- [How to complete this task]: Return the lines of the data below exactly as they appear, starting at the line that contains "spoke properties have" and stopping after the line that contains "Ask a Question", and leave the pictures out of your answer.

[Saved entries]
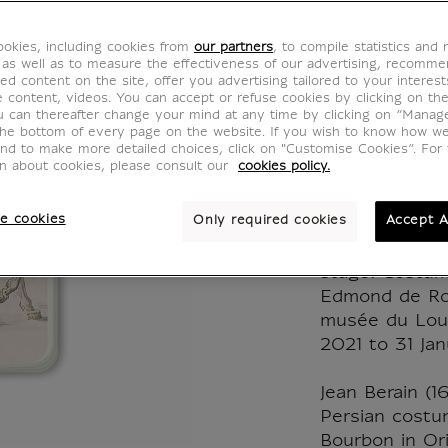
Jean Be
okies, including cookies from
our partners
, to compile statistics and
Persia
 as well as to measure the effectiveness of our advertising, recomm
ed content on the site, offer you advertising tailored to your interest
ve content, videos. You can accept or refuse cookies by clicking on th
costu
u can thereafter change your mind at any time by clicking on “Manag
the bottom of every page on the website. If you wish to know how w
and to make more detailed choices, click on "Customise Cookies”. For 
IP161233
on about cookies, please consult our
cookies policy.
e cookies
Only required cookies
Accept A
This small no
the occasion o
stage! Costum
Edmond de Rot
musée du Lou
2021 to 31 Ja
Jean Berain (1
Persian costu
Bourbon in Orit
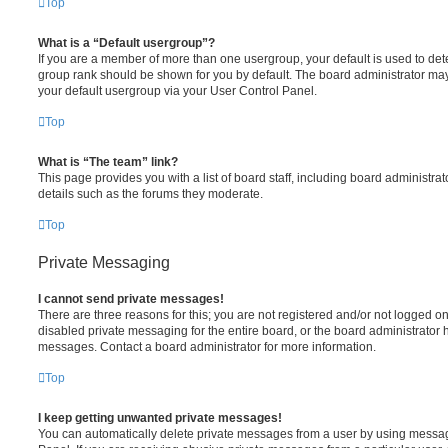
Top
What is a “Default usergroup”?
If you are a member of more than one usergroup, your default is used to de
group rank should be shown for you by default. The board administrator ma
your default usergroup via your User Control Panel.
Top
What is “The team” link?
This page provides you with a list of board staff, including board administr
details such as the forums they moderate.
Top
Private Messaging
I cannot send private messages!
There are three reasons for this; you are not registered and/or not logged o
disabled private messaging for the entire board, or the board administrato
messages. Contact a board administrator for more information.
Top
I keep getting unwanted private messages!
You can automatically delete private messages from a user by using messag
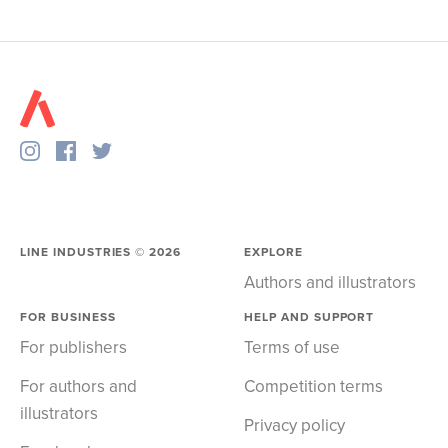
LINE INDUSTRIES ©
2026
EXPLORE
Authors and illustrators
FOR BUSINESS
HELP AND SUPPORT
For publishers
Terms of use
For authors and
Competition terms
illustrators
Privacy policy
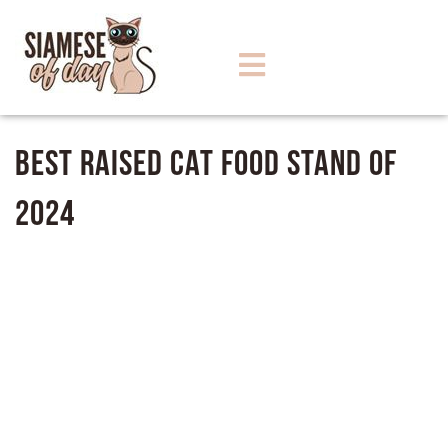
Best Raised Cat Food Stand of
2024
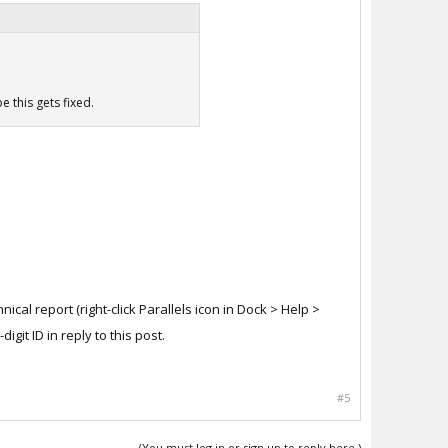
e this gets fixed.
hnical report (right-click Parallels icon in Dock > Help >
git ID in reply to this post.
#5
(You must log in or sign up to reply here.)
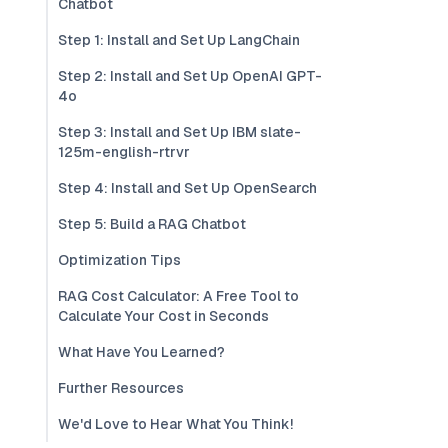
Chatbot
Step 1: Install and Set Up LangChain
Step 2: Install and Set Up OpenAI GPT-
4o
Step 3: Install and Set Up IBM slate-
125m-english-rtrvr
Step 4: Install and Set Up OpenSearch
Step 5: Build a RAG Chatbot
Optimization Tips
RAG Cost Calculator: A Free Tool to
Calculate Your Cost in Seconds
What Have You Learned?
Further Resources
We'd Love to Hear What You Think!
==
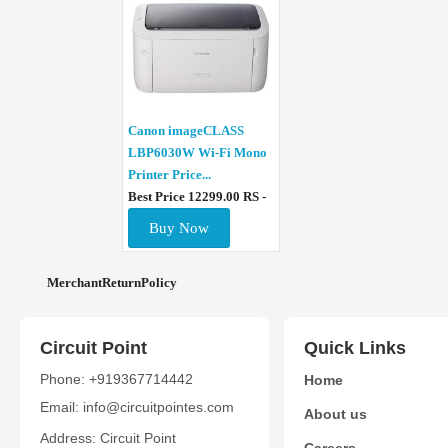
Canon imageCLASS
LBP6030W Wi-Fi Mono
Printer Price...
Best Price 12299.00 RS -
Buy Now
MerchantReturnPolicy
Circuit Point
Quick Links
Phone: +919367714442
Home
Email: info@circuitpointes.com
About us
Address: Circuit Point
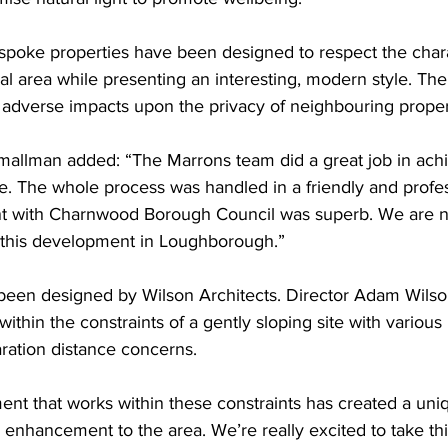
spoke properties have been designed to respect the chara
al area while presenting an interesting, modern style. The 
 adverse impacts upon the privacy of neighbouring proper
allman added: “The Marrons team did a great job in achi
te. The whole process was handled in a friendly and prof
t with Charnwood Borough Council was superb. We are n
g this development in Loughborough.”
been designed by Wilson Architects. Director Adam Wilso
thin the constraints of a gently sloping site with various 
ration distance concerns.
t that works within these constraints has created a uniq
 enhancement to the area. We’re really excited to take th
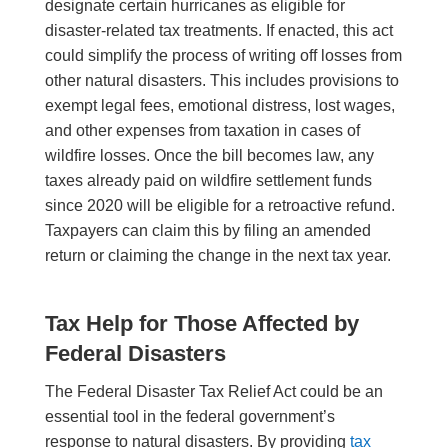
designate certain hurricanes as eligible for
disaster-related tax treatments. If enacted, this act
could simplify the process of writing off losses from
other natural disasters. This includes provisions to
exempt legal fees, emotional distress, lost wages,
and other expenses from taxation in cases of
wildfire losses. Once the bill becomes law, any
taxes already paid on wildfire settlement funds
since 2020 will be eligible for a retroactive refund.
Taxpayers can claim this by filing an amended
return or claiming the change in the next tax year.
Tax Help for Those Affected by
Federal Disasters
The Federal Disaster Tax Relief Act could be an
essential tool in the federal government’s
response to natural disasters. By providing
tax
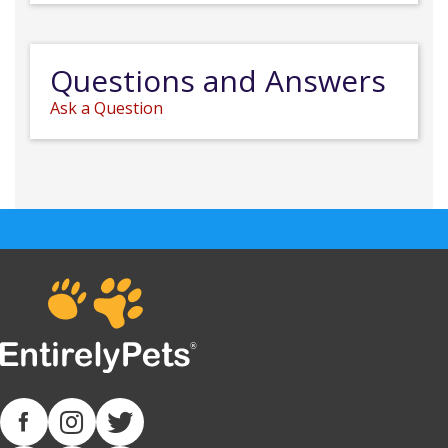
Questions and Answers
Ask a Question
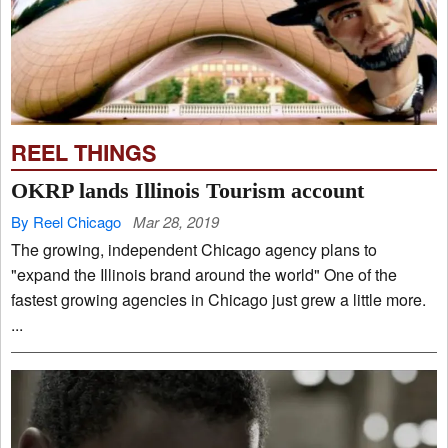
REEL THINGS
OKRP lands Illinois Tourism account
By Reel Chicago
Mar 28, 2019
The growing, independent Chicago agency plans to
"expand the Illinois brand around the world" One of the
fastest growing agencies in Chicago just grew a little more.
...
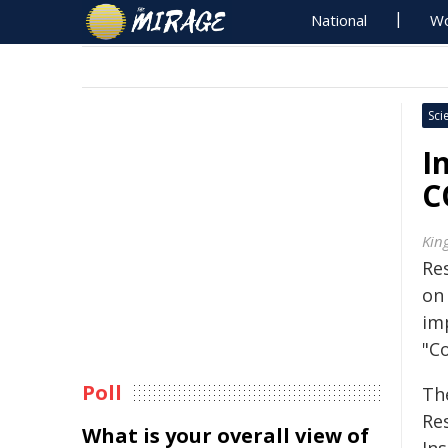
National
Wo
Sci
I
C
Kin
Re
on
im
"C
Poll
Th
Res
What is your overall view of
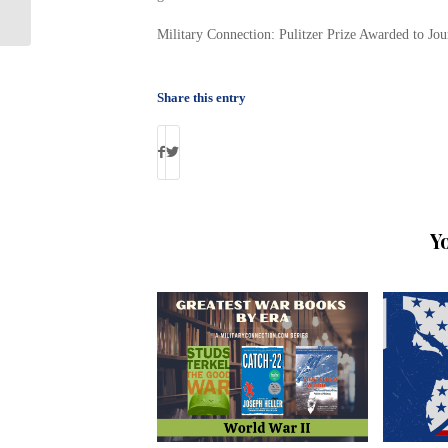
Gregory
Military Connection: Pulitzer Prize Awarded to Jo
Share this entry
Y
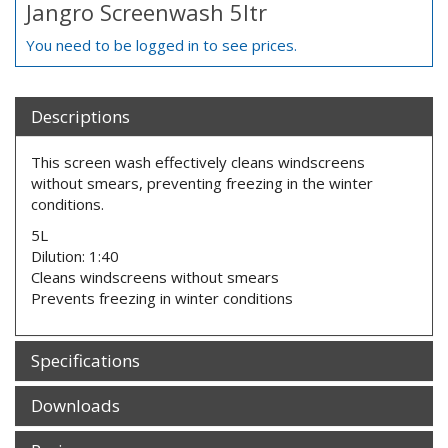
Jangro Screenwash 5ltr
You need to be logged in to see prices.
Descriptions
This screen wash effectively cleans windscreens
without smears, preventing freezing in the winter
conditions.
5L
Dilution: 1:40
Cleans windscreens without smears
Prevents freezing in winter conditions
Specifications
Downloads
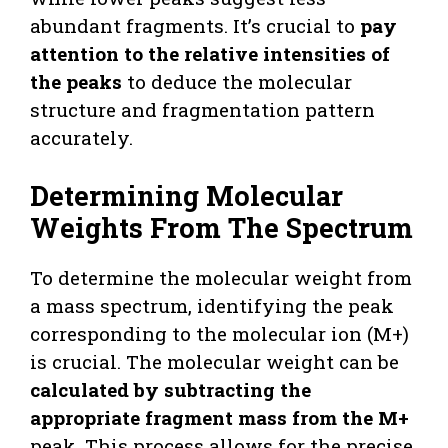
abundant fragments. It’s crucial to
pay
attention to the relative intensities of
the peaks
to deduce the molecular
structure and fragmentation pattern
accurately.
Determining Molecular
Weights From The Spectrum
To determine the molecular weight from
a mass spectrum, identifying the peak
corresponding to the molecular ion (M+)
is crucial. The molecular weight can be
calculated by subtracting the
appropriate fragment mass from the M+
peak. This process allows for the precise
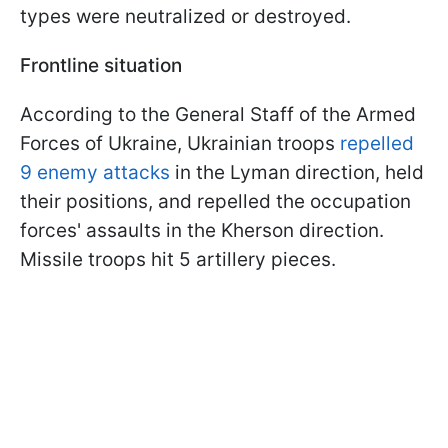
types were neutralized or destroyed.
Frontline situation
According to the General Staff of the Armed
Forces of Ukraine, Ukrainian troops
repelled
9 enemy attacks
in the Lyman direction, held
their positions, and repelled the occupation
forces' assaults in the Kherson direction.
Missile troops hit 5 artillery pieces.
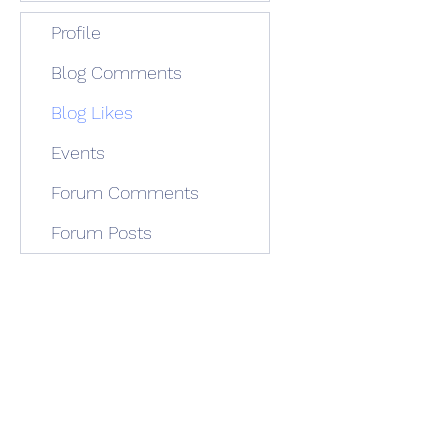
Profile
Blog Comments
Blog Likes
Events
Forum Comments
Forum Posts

- [Solved problem]:
spoke properties have been designed to respect the chara
al area while presenting an interesting, modern style. The 
 adverse impacts upon the privacy of neighbouring proper
allman added: “The Marrons team did a great job in achi
te. The whole process was handled in a friendly and prof
t with Charnwood Borough Council was superb. We are n
g this development in Loughborough.”
been designed by Wilson Architects. Director Adam Wilso
thin the constraints of a gently sloping site with various 
ration distance concerns.
t that works within these constraints has created a uniq
 enhancement to the area. We’re really excited to take th
designate certain hurricanes as eligible for
disaster-related tax treatments. If enacted, this act
could simplify the process of writing off losses from
other natural disasters. This includes provisions to
exempt legal fees, emotional distress, lost wages,
and other expenses from taxation in cases of
wildfire losses. Once the bill becomes law, any
taxes already paid on wildfire settlement funds
since 2020 will be eligible for a retroactive refund.
Taxpayers can claim this by filing an amended
return or claiming the change in the next tax year.
Tax Help for Those Affected by
Federal Disasters
The Federal Disaster Tax Relief Act could be an
essential tool in the federal government’s
response to natural disasters. By providing
tax
Questions and Answers
Ask a Question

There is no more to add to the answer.